## ASSIGNMENT
Nothing outside the range is wanted. Repeat exactly the lines below from the one with "130: (570, 226)" through the one with "180: (740, 167)".

** LISTED ENTRIES follows **

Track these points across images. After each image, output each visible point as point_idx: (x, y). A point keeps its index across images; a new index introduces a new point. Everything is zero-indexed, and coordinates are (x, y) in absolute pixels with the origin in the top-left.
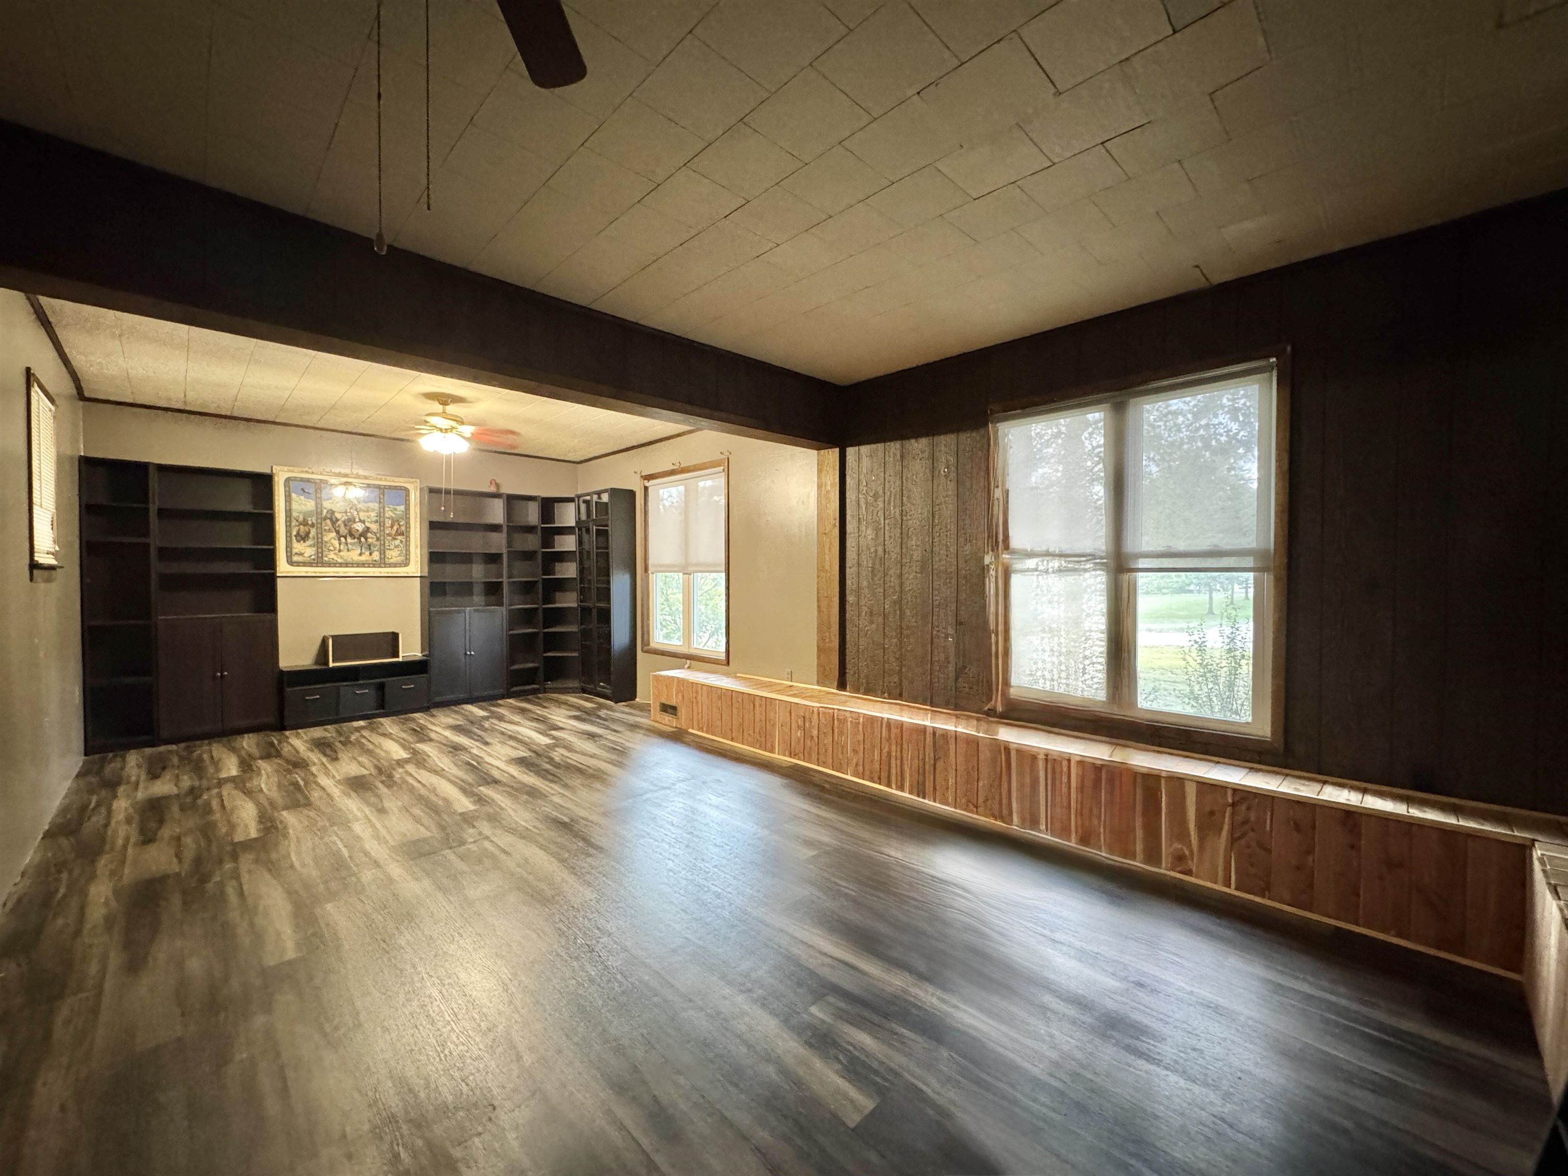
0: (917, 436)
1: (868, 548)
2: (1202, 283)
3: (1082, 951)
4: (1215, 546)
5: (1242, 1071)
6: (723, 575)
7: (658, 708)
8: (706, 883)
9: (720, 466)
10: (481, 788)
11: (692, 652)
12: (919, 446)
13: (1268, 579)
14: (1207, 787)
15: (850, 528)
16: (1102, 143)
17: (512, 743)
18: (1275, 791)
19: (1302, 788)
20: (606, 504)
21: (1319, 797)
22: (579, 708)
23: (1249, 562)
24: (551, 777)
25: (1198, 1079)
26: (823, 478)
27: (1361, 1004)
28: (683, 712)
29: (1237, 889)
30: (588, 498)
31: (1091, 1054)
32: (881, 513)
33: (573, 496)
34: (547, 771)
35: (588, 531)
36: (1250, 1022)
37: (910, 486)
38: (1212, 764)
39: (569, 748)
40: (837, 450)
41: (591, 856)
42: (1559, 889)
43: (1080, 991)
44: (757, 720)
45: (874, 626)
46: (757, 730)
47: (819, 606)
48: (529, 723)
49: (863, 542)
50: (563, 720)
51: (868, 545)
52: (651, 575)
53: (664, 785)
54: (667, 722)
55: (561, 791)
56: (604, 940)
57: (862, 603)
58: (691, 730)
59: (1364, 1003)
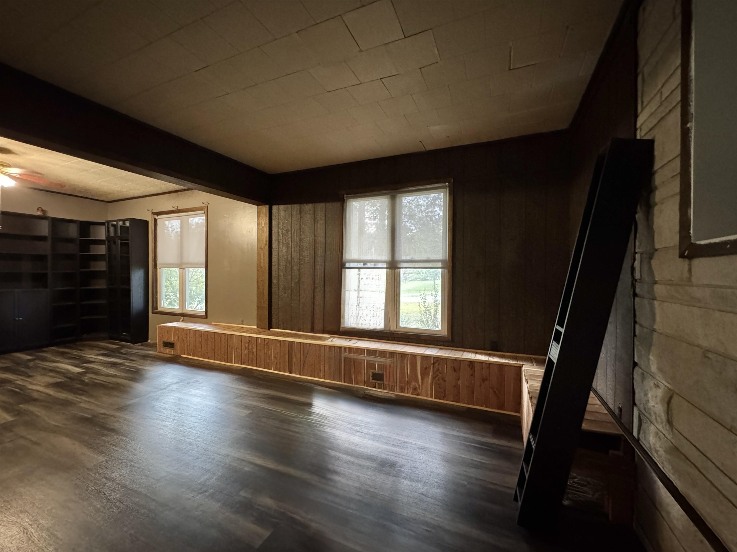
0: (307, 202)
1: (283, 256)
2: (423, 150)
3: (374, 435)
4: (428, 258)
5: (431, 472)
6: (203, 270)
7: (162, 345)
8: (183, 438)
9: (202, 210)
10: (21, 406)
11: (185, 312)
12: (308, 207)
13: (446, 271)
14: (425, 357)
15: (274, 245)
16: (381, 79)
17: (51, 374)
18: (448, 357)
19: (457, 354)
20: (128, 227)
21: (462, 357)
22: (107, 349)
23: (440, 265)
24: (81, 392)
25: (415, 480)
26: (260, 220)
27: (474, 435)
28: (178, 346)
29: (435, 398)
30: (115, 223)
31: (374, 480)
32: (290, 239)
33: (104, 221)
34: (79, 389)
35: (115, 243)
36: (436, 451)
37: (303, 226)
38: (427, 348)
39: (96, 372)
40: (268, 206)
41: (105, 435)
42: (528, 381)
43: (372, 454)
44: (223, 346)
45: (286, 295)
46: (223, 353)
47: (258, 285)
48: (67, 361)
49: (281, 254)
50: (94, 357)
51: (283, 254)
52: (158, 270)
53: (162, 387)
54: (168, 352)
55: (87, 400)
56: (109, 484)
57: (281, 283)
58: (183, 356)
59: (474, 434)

** End of LISTED ENTRIES **
** LISTED ENTRIES follows **

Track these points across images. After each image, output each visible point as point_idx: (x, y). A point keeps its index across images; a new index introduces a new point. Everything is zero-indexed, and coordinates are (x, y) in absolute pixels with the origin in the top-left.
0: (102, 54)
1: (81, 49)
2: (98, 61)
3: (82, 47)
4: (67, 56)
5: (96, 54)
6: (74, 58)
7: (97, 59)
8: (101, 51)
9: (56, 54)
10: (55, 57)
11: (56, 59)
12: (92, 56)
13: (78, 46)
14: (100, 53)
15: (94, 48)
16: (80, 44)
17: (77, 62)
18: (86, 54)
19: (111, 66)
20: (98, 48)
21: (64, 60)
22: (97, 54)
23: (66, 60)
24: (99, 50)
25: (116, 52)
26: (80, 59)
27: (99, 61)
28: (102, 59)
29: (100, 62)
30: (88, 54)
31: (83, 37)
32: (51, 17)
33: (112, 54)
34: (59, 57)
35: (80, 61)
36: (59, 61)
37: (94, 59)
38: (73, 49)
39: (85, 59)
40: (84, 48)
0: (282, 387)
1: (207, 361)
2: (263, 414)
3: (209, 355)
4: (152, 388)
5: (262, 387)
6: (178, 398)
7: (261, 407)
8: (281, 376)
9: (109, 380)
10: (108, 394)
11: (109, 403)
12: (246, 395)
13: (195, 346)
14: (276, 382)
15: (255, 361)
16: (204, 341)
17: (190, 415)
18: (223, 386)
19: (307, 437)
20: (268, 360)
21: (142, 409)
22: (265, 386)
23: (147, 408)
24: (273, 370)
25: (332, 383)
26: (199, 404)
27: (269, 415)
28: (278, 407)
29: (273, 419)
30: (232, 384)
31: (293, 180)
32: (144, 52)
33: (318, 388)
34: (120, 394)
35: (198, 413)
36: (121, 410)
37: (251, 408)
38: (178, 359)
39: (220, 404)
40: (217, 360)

** End of LISTED ENTRIES **
** LISTED ENTRIES follows **

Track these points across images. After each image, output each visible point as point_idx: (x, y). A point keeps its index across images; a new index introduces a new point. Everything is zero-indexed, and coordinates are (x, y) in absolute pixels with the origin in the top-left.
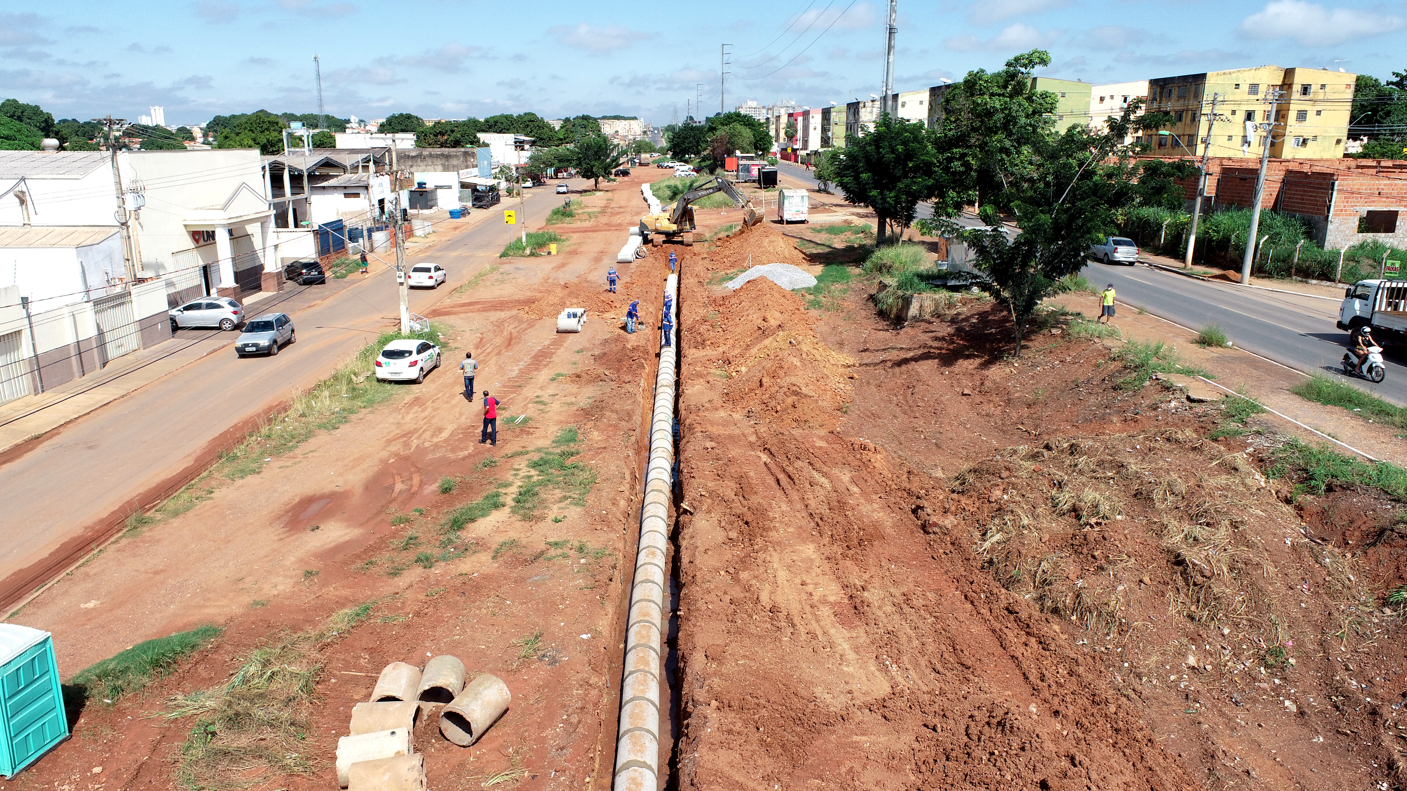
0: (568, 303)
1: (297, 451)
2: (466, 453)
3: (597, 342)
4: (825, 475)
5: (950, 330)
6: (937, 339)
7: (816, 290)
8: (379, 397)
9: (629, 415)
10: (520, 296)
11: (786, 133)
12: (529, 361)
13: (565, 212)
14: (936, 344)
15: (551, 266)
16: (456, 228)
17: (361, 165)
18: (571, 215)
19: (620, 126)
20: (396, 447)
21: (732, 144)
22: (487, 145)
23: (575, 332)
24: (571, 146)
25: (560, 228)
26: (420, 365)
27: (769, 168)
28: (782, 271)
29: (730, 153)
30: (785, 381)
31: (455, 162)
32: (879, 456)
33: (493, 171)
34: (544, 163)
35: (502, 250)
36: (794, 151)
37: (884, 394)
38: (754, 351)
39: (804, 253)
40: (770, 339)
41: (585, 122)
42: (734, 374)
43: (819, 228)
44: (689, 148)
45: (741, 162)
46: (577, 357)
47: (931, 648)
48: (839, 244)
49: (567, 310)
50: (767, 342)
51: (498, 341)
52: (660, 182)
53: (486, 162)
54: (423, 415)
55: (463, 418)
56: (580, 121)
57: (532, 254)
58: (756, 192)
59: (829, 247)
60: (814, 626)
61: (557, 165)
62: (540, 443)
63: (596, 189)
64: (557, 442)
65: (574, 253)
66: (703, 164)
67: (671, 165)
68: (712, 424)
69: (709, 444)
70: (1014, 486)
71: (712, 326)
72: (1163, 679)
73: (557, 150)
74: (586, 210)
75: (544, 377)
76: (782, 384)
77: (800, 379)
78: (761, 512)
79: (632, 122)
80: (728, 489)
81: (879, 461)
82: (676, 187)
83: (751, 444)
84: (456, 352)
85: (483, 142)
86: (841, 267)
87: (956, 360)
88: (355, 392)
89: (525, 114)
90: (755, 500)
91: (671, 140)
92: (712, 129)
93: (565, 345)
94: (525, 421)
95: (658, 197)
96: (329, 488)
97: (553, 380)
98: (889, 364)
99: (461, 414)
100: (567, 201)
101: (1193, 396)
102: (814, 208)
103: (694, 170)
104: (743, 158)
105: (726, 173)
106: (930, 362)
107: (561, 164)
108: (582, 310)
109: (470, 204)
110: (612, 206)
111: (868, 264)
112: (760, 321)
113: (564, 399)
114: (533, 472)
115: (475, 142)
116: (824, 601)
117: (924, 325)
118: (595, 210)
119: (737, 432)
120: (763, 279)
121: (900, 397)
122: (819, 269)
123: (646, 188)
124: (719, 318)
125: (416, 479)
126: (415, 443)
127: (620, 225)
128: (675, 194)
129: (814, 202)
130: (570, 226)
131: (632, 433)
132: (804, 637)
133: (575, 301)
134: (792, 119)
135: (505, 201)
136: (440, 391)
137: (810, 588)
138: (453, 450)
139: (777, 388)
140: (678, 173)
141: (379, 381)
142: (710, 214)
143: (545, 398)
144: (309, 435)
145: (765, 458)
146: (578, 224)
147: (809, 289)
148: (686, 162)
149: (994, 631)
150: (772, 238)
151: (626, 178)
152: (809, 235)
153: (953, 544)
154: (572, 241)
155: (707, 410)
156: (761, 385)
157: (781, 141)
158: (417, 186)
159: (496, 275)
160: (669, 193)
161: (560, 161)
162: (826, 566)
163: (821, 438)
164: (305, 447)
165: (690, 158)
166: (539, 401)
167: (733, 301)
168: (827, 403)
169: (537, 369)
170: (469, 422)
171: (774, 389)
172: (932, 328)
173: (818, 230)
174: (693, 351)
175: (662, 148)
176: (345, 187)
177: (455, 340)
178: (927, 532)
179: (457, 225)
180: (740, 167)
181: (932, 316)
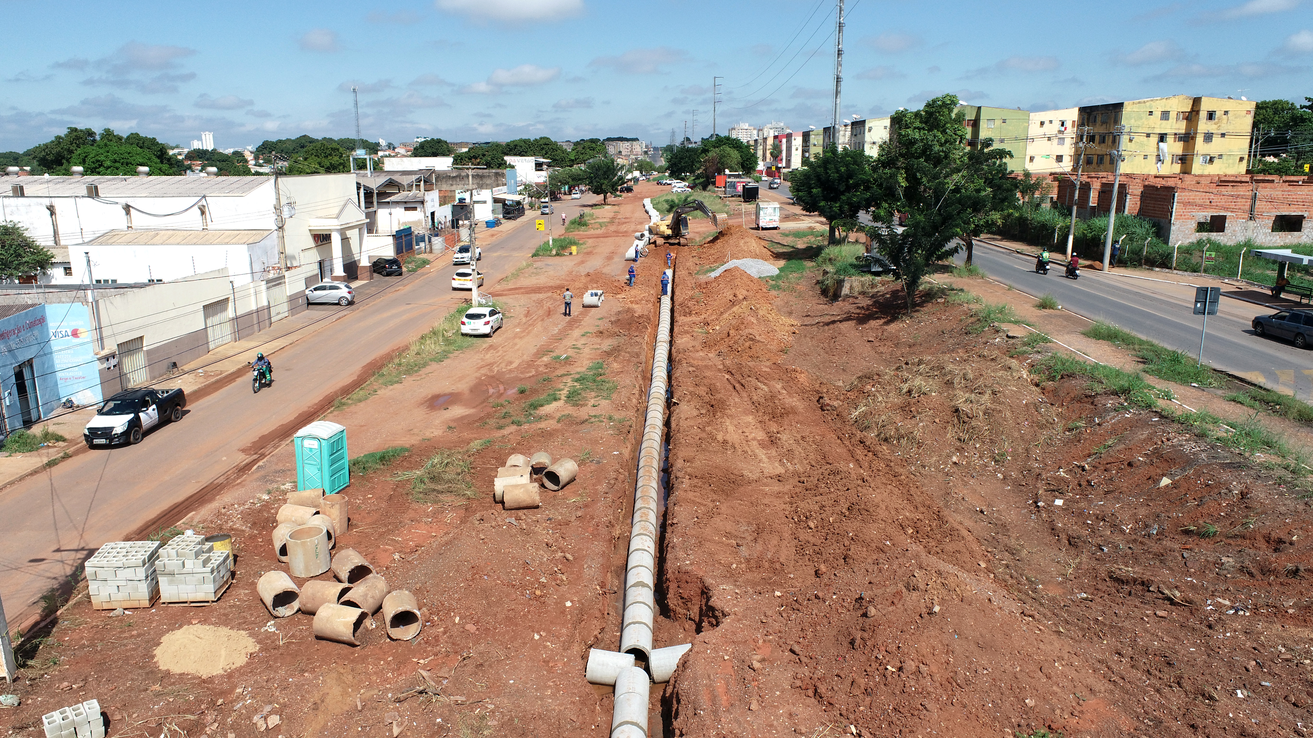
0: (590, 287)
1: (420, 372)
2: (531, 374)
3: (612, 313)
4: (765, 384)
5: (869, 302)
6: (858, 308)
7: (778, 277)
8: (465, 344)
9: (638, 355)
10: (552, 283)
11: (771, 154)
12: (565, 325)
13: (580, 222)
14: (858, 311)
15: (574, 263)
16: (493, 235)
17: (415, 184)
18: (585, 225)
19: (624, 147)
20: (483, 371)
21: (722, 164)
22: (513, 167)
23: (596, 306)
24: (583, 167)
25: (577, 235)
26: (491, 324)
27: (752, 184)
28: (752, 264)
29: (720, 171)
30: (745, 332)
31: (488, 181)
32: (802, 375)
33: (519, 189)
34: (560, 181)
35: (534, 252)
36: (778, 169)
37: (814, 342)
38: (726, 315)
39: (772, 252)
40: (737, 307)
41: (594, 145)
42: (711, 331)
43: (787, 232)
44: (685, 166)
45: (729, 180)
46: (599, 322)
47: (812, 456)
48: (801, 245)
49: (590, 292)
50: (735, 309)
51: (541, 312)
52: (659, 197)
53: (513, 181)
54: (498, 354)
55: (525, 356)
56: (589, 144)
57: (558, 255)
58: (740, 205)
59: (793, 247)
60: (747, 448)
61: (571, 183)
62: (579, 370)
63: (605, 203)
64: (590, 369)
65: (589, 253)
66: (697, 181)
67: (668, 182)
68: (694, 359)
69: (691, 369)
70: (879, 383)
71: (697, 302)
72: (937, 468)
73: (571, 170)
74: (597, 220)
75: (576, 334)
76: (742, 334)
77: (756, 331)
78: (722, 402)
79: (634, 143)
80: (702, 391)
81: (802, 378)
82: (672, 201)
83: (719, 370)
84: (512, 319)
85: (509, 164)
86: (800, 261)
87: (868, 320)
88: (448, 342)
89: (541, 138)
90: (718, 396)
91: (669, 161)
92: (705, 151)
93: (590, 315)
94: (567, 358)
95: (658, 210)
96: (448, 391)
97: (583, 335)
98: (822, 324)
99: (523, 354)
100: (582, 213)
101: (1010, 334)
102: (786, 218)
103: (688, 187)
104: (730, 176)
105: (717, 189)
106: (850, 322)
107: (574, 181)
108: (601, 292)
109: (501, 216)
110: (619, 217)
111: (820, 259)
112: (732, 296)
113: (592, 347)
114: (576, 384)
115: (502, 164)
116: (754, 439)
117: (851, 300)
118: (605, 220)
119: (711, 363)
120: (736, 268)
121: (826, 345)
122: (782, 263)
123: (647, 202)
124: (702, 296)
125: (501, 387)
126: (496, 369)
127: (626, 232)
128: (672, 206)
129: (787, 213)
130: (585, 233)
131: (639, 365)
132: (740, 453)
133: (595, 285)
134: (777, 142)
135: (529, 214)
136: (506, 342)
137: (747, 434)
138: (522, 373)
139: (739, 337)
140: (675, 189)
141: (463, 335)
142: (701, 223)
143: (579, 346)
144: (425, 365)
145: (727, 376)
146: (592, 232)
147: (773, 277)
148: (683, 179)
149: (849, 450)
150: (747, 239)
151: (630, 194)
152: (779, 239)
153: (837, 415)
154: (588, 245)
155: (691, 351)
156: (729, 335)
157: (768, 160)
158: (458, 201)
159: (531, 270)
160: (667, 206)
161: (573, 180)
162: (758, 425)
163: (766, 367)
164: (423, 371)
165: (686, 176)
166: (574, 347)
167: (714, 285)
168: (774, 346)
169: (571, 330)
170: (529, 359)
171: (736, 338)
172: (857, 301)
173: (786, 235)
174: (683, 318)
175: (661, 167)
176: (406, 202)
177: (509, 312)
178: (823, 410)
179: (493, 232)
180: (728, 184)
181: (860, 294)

** End of LISTED ENTRIES **

## REPLY TO THE TASK
130: (570, 226)
131: (632, 433)
132: (804, 637)
133: (575, 301)
134: (792, 119)
135: (505, 201)
136: (440, 391)
137: (810, 588)
138: (453, 450)
139: (777, 388)
140: (678, 173)
141: (379, 381)
142: (710, 214)
143: (545, 398)
144: (309, 435)
145: (765, 458)
146: (578, 224)
147: (809, 289)
148: (686, 162)
149: (994, 631)
150: (772, 238)
151: (626, 178)
152: (809, 235)
153: (953, 544)
154: (572, 241)
155: (707, 410)
156: (761, 385)
157: (781, 141)
158: (417, 186)
159: (496, 275)
160: (669, 193)
161: (560, 161)
162: (826, 566)
163: (821, 438)
164: (305, 447)
165: (690, 158)
166: (539, 401)
167: (733, 301)
168: (827, 403)
169: (537, 369)
170: (469, 422)
171: (774, 389)
172: (932, 328)
173: (818, 230)
174: (693, 351)
175: (662, 148)
176: (345, 187)
177: (455, 340)
178: (927, 532)
179: (457, 225)
180: (740, 167)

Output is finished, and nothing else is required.